*** Opening INFORMATION SHOWN ***
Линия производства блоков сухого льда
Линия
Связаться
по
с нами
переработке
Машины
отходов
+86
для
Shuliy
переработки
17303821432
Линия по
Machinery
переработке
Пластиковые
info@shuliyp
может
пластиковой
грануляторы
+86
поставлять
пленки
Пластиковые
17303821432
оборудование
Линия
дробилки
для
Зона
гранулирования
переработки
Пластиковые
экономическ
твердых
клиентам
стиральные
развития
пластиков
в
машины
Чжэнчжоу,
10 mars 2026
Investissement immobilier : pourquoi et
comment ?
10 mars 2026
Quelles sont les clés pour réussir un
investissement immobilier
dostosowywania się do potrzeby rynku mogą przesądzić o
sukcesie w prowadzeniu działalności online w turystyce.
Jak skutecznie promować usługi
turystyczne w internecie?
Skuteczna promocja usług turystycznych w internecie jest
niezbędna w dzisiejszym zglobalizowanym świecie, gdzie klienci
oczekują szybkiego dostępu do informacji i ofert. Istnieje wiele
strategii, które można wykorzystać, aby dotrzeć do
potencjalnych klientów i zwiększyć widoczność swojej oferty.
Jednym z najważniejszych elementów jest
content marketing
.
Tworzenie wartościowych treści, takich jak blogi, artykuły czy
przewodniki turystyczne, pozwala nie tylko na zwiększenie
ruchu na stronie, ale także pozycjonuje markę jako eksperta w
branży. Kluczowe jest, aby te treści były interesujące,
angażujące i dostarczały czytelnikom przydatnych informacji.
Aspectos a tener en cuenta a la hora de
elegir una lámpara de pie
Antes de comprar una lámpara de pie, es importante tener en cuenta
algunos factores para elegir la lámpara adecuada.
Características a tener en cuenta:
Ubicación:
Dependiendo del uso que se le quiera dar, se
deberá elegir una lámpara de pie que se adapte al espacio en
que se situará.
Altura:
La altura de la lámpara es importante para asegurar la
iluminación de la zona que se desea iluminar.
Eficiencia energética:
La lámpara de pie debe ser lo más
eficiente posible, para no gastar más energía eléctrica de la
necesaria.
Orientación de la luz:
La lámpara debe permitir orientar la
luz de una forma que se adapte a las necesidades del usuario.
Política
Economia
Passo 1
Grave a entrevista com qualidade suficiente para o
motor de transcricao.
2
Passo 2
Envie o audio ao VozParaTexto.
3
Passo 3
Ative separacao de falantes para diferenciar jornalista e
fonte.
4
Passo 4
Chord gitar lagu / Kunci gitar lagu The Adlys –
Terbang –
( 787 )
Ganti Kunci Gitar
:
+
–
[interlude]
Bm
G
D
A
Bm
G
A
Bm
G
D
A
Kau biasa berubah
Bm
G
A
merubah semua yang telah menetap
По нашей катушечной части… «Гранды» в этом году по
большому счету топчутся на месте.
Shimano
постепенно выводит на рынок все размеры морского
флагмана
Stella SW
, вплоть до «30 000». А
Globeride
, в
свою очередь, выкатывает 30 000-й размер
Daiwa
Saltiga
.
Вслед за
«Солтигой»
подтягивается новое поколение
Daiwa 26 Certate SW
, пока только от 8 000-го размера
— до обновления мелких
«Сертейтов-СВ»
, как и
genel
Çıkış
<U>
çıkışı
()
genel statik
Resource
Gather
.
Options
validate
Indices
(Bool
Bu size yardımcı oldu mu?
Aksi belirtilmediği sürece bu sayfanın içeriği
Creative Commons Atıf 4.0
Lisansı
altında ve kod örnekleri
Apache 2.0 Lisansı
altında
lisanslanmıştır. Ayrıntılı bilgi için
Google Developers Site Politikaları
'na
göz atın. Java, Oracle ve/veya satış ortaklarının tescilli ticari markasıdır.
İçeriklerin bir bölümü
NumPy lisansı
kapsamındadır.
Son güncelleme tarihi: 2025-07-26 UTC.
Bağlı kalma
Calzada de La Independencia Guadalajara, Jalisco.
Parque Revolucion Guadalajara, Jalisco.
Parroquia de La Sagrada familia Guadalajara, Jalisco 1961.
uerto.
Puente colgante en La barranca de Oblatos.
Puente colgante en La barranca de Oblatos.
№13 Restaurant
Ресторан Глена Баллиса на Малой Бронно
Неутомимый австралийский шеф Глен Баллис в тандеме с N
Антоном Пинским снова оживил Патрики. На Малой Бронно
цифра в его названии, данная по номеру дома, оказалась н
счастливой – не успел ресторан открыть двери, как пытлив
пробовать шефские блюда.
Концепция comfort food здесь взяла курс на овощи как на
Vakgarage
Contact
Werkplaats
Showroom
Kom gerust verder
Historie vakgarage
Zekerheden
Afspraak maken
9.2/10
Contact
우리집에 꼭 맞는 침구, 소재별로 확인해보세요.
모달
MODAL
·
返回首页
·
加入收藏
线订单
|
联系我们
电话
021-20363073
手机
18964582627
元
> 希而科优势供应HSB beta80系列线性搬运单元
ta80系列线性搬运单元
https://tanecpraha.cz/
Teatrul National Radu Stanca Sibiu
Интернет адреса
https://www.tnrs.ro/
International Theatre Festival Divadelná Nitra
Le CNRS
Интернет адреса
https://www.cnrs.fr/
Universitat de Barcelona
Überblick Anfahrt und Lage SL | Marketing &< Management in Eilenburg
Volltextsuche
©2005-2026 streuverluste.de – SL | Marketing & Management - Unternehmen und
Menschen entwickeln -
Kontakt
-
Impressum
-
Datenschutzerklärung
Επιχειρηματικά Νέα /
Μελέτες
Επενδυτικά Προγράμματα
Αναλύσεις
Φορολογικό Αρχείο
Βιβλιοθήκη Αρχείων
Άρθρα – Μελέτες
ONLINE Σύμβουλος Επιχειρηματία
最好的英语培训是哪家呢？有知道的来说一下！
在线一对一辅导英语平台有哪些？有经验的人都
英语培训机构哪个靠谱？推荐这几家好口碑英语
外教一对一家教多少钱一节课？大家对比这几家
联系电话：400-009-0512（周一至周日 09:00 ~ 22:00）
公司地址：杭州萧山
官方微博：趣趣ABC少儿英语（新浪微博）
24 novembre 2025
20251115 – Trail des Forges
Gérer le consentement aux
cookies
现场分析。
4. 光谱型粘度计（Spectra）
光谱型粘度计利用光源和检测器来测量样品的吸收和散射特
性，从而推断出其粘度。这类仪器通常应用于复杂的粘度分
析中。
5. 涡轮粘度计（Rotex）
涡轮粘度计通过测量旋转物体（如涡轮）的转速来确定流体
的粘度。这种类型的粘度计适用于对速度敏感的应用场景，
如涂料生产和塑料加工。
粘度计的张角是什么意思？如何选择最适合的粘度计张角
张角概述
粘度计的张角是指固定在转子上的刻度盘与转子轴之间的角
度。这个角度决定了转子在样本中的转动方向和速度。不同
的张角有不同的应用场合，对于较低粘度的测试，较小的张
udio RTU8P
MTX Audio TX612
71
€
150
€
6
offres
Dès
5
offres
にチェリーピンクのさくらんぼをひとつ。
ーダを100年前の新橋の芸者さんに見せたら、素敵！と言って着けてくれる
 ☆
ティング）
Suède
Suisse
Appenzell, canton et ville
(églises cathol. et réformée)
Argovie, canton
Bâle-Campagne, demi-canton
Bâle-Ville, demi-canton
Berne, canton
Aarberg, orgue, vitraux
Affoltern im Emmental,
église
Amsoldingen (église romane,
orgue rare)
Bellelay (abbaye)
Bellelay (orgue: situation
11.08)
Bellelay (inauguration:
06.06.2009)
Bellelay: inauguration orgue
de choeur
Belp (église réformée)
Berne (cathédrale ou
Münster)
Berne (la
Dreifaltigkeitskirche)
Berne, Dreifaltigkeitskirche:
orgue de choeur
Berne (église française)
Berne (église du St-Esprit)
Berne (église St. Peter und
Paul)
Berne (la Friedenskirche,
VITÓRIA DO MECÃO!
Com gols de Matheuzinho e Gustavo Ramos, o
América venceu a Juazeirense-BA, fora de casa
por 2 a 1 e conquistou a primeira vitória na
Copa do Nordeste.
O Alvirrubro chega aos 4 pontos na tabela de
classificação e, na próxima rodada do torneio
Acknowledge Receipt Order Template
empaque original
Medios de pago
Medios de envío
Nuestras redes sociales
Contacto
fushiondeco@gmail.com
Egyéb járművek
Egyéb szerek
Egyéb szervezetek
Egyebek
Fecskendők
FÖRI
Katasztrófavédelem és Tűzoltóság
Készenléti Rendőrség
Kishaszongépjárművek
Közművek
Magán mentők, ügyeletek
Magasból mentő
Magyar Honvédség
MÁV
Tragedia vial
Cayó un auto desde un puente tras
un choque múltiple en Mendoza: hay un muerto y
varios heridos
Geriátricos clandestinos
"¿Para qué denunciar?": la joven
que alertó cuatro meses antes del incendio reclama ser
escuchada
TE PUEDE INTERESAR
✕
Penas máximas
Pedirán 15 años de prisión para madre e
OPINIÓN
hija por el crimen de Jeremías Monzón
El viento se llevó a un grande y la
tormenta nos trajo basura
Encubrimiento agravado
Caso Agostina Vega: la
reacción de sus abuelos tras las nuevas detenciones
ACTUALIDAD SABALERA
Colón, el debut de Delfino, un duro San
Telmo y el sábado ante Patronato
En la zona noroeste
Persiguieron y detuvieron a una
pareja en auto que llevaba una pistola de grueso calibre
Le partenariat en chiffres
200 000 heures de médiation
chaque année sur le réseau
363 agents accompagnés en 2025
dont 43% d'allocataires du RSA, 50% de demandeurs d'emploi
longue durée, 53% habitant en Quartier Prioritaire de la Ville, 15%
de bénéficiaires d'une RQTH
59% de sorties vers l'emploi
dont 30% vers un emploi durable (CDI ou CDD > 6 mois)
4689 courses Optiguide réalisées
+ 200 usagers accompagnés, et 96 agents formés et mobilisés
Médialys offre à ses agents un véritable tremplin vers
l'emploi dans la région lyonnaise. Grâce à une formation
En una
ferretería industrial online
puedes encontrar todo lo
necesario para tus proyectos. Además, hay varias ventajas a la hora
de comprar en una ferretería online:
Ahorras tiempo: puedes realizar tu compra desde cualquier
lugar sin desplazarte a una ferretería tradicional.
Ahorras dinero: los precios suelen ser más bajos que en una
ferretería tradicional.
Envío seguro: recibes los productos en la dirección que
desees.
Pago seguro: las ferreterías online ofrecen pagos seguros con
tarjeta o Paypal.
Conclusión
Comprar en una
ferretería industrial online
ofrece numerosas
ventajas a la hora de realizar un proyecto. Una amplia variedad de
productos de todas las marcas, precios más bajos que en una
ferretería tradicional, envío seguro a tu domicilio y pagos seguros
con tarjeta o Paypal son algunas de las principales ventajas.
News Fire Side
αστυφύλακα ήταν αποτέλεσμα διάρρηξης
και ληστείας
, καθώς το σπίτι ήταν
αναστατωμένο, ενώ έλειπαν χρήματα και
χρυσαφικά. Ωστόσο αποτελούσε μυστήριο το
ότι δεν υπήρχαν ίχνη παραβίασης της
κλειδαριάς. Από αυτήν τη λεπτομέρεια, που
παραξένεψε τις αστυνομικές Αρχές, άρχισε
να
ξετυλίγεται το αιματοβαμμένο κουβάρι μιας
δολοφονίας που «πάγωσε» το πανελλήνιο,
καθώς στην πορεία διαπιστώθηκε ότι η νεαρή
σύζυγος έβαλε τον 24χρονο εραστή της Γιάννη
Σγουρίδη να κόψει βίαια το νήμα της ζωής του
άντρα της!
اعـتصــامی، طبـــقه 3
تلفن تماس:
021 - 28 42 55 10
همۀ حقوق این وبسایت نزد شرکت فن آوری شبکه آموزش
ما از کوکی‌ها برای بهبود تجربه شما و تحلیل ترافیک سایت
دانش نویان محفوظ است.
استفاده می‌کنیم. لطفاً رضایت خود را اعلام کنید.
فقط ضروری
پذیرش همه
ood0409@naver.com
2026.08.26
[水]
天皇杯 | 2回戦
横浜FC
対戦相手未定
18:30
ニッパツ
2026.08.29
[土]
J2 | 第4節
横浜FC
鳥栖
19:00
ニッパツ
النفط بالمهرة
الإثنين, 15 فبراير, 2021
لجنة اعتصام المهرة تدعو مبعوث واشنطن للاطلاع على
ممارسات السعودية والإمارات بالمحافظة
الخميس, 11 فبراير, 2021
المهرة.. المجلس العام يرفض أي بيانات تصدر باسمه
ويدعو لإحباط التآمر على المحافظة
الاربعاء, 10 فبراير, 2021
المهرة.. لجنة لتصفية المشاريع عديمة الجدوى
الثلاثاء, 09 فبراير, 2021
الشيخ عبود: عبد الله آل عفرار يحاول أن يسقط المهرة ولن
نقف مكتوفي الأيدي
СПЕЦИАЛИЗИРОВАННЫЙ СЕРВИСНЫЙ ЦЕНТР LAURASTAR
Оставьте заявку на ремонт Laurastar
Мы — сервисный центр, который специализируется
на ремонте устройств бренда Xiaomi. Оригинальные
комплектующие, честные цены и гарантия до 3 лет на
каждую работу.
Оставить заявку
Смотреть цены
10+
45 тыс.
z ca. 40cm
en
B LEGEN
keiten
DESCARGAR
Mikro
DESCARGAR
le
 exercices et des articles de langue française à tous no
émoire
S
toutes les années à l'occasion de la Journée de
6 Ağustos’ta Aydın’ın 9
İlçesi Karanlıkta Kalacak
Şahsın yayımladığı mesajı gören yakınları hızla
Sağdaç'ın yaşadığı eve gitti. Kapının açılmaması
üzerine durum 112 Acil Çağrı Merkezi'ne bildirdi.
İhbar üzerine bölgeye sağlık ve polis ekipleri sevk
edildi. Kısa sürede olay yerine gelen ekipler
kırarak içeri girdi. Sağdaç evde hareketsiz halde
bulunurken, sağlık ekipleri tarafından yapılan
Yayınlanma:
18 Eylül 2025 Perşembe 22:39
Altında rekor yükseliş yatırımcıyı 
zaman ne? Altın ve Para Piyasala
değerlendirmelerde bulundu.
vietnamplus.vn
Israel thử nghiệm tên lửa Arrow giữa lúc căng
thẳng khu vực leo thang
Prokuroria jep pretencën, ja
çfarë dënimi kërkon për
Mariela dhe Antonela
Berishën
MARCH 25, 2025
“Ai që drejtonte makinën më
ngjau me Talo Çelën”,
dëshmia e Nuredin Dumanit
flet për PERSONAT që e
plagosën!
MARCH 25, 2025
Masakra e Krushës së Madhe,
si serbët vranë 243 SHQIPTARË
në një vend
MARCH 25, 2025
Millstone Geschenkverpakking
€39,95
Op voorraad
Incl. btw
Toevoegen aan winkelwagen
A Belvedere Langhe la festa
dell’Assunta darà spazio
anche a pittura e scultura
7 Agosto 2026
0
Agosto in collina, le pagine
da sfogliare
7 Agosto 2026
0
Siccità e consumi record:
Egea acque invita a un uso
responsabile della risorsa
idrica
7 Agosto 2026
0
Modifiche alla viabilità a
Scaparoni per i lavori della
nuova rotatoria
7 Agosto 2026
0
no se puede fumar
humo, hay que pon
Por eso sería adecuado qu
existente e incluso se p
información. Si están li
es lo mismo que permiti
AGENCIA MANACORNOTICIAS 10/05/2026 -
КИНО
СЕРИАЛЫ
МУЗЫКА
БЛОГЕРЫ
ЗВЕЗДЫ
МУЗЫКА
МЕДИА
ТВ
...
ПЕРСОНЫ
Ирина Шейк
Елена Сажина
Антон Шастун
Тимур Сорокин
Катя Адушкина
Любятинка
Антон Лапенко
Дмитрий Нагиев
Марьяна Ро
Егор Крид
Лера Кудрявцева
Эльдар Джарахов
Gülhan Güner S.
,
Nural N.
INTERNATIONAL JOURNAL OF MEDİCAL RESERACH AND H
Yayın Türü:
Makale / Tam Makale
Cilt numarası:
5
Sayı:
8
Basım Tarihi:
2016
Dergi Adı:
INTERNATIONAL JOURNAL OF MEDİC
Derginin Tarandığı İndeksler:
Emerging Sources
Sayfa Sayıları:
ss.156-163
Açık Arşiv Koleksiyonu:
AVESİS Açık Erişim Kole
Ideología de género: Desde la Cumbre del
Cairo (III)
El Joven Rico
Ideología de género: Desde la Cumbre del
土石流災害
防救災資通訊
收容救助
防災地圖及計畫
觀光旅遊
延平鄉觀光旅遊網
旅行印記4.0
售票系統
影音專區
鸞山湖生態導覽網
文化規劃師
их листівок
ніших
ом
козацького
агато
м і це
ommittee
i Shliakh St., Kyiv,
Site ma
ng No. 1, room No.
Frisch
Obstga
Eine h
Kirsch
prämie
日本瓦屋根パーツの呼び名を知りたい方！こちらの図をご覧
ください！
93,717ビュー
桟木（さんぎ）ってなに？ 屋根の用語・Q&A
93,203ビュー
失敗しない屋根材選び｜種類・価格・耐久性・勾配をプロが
*** Closing INFORMATION SHOWN ***
**TRY IT**
Pull every line containing "accompagnés" out of the material and copy it.

**FINISHED TASK**
363 agents accompagnés en 2025
+ 200 usagers accompagnés, et 96 agents formés et mobilisés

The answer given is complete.